[Collected data]
+++

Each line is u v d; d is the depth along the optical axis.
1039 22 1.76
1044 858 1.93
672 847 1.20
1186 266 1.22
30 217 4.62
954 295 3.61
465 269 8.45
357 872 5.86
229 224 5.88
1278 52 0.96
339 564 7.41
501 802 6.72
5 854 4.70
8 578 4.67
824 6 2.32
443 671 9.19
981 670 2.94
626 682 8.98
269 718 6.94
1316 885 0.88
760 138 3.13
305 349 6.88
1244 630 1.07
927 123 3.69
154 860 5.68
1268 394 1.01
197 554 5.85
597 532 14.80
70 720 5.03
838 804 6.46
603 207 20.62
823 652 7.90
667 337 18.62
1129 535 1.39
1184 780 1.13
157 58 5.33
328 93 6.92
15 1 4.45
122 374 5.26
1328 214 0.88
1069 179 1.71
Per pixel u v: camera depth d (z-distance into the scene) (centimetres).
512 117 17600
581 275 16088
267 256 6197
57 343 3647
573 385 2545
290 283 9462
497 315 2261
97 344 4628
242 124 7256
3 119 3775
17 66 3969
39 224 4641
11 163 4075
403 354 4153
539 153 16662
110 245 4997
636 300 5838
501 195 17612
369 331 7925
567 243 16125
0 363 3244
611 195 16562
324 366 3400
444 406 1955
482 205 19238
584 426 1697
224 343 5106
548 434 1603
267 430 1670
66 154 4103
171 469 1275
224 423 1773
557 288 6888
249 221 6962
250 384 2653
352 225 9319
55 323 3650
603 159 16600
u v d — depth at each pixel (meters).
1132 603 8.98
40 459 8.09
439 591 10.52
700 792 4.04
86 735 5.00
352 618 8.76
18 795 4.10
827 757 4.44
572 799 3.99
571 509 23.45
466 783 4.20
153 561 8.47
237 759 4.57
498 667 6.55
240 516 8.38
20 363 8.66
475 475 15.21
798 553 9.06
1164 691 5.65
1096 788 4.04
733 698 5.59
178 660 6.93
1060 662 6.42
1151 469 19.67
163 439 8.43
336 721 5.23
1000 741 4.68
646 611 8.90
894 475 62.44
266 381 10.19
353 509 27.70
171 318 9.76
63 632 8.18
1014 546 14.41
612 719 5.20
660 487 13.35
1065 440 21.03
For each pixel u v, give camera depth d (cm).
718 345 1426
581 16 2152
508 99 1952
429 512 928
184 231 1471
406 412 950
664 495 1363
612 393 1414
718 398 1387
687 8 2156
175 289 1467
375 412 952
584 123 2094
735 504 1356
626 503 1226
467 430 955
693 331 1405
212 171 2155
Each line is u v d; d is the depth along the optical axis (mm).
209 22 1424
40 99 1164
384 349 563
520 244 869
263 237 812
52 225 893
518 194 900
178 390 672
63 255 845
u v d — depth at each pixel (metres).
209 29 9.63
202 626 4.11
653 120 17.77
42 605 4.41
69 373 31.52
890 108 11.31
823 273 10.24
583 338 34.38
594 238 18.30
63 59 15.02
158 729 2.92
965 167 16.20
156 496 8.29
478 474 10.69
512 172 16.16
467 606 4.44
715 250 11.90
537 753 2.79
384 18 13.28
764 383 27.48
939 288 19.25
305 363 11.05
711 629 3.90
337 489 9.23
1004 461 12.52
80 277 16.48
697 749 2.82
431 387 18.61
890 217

+++

• EXERCISE DIRECTIONS
Copy out the lines beginning at the one that contains "764 383 27.48". Stop at the final line of the data, and include it.

• SOLVED EXERCISE
764 383 27.48
939 288 19.25
305 363 11.05
711 629 3.90
337 489 9.23
1004 461 12.52
80 277 16.48
697 749 2.82
431 387 18.61
890 217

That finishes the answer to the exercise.